You must allocate expenses based on actual business use percentage. The best practice is keeping a contemporaneous mileage log noting the date, destination, business purpose, and miles driven for each business trip. Then calculate the percentage of business miles versus total miles and apply that percentage to actual expenses (or use the standard mileage rate for business miles only).

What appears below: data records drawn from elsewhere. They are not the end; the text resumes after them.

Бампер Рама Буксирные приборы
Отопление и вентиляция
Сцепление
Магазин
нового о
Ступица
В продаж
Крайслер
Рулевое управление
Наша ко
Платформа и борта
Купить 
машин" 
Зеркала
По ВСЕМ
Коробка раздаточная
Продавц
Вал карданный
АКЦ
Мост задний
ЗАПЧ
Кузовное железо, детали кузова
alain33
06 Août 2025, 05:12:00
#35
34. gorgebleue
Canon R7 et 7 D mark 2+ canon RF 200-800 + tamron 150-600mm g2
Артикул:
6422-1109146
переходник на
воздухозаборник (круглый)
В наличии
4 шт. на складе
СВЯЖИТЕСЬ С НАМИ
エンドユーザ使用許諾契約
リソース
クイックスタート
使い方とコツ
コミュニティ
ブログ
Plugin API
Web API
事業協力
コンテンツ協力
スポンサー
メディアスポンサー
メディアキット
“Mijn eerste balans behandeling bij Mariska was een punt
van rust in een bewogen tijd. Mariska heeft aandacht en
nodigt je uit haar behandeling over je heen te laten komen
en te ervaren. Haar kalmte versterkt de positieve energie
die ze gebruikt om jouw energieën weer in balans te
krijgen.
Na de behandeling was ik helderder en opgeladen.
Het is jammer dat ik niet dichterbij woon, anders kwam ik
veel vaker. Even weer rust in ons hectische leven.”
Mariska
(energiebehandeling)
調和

Q7: Can I deduct startup costs?

Yes, with limitations. You can deduct up to $5,000 in startup costs in the first year of business (reduced dollar-for-dollar if startup costs exceed $50,000). Any remaining startup costs must be amortized over 15 years. Examples of startup costs include market research, advertising before opening, and professional fees for setting up the business. However, if you started your business in prior years, you cannot deduct startup costs in 2019.

Additional Resources

For more detailed information about Schedule C and self-employment taxes, visit these authoritative IRS resources:

  • 2019 Schedule C Form and Instructions
  • About Schedule C (Form 1040)
  • Publication 334: Tax Guide for Small Business
  • Self-Employment Tax Information

Filing Schedule C doesn't have to be overwhelming. With organized records, honest reporting, and attention to the rules, most self-employed individuals can successfully navigate the process. When in doubt, consulting with a qualified tax professional can provide peace of mind and potentially save you money through legitimate deductions you might have overlooked.

All information in this guide is sourced exclusively from official IRS publications and forms for the 2019 tax year.